---------- Source data

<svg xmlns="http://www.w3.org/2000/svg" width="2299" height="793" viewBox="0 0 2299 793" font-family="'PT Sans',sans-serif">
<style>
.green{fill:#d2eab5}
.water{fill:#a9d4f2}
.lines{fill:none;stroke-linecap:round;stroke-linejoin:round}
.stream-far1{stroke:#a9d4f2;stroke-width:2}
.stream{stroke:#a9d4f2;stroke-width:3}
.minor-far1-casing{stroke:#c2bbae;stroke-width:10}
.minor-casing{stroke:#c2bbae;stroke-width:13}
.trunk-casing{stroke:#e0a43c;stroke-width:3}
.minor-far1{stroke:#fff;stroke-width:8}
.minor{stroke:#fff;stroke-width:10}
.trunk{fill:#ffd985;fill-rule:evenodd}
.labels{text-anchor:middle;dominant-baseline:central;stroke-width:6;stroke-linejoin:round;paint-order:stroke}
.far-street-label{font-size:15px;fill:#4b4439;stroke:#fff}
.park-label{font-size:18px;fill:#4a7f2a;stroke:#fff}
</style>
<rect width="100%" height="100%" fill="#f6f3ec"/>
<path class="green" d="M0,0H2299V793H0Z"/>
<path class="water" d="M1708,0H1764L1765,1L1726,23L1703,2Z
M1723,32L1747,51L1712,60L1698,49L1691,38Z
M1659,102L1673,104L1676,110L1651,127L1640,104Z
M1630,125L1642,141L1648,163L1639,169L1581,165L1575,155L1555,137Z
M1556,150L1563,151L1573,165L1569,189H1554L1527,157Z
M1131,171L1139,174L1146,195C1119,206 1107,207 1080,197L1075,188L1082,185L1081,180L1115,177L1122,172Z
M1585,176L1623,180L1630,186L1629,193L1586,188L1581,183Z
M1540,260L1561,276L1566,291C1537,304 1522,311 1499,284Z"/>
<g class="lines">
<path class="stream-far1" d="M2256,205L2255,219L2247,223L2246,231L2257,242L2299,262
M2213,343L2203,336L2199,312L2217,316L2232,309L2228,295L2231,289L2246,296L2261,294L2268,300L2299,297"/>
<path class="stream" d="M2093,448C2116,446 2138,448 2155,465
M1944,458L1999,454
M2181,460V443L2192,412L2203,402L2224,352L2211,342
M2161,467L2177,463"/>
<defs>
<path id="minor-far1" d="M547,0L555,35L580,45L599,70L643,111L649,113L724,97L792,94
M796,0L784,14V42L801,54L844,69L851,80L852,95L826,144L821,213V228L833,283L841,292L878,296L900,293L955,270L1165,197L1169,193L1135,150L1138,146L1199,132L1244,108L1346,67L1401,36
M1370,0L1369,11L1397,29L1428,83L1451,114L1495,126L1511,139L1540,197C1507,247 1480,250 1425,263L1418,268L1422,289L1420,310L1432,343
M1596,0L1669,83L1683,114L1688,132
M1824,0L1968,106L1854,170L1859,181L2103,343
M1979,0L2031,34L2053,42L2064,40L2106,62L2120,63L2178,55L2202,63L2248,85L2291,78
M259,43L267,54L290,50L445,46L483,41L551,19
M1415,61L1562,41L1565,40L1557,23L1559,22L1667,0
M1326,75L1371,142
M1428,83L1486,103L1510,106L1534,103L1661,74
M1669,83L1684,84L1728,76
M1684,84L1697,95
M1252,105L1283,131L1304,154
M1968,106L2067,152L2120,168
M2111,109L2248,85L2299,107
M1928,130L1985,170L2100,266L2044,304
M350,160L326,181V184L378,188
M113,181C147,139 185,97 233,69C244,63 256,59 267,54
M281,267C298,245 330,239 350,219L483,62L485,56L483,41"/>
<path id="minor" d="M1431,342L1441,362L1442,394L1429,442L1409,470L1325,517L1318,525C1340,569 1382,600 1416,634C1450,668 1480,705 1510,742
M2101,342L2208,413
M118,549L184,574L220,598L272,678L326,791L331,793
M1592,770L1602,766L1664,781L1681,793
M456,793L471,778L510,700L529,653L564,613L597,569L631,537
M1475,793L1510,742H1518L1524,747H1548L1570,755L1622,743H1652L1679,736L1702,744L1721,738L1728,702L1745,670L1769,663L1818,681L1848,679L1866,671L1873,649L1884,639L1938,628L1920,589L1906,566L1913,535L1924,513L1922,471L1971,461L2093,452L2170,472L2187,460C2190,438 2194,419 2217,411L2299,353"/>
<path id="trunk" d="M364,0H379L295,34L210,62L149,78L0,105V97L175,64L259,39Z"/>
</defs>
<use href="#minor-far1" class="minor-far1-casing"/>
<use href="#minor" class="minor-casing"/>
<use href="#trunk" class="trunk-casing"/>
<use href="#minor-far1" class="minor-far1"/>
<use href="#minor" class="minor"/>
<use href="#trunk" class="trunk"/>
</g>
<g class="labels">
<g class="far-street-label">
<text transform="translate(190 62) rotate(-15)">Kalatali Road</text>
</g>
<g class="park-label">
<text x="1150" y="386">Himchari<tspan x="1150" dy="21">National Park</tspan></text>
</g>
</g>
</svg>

--------------------

Problem details> Pull each line holding "href" out of the listing.

Result of this exercise>
<use href="#minor-far1" class="minor-far1-casing"/>
<use href="#minor" class="minor-casing"/>
<use href="#trunk" class="trunk-casing"/>
<use href="#minor-far1" class="minor-far1"/>
<use href="#minor" class="minor"/>
<use href="#trunk" class="trunk"/>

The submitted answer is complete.